Correu bem. Tivemos os conjuntos aqui da Quinta da Manguinha que foram competindo. A Ema a nível elementar, a Ana Carolina no nível avançado, o Pedro, que é o professor principal aqui da Quinta, fez São Jorge, que é o small tour, eu fiz medium tour, que é a preparação para o Grande Prémio com o Invasor, cavalo irmão do Espanto e tivemos a Inês que começou a fazer Grande Prémio e vai abraçar o projecto de manter o nível Grande Prémio aqui na Quinta da Manguinha. Correu-lhe bem, apesar de algumas dificuldades uma vez que é a sua primeira participação e não é um nível fácil. O primeiro duo cavaleiro/cavalo que conseguiu fazer nível Grande Prémio cá fui eu com o Espanto. A Inês é apenas a segunda.
Todas as nossas cavaleiras foram introdu-zidas, este ano, no nível em que participaram. E claro, como é natural, foram prestações com altos e baixos. Para o ano, o objectivo é ter foco e trabalho para subir de nível e, no caso que se vão manter, melhorarem as notas em relação a este ano.

Foi a primeira cavaleira a competir no Grande Prémio e a Inês agora segue-lhe os passos. Porque é que tão poucos cavaleiros de cá chegam a este nível?
Para chegar a um nível deste é preciso termos bastante persistência. Também é preciso termos um treinador que nos conduza no caminho certo. Existem dezenas de treinadores bons, mas há aqueles que nos levam, ao cavaleiro e ao cavalo, no caminho certo. Tive esta sorte com o Duarte Nogueira, Ricardo Wallenstein e o Manuel Veiga, que também teve um papel importantíssimo nesta orientação. Tenho de realçar o Duarte Nogueira que é quem nos acompanha, efectivamente, de três em três meses.
Foi-nos orientando sempre sem pressões, sem pressa de lá chegar. E o Espanto, porque os cavalos têm de ter um conjunto de características que lhes permita chegar ao Grande Prémio, nomeadamente, ser nobres, têm de se entregar ao trabalho e aceitar a carga física que é gerida, têm de ter gosto a desempenhar os exercícios e não ser demasiado forçados.
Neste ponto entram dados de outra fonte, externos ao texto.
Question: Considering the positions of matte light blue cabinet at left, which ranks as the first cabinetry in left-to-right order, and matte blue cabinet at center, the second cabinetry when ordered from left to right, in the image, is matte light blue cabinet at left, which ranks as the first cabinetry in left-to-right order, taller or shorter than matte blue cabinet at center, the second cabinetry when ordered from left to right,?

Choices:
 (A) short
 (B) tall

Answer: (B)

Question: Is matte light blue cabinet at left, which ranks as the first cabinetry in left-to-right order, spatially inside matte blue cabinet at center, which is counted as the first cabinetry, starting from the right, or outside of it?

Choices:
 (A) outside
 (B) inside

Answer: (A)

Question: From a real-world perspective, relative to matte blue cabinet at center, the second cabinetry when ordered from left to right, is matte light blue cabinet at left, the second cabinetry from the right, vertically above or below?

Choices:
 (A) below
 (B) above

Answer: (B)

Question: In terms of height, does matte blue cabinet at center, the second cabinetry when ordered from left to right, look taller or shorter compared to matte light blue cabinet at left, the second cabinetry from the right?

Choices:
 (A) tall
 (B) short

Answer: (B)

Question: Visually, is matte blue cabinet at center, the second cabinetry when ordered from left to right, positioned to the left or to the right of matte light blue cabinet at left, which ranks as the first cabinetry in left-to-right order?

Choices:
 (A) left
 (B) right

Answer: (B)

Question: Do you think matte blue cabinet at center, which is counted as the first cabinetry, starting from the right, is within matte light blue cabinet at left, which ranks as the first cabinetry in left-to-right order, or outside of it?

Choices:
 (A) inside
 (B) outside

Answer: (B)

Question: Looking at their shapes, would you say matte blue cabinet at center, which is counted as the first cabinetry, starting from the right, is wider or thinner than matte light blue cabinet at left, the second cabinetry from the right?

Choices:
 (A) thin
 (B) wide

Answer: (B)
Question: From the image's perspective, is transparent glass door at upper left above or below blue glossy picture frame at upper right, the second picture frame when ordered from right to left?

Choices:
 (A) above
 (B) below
Por exemplo, o Espanto é um cavalo que gosta de competir e que gosta de entrar em pista. Ele, o Espanto tem um bom passo, um bom trote e um bom galope que ajuda, mas claro que não é decisivo.
Estes são os pontos essenciais, que quando são reunidos os cavalos conseguem lá chegar. Obviamente que temos de ter em conta a saúde do cavalo.
Também temos de ser persistentes. Não é fácil e não podemos desistir à primeira complicação. Também não podemos ter pressa, porque depois as coisas aparecem, começam a juntar-se e depois surge o resultado.

Tem alguma mensagem que queira deixar?
A mensagem que transmito sempre é para as pessoas acreditarem em si e lutem pelos seus sonhos. Nós não conseguimos nada sem trabalho árduo. Agarrem as suas metas e que não desistam à primeira dificuldade.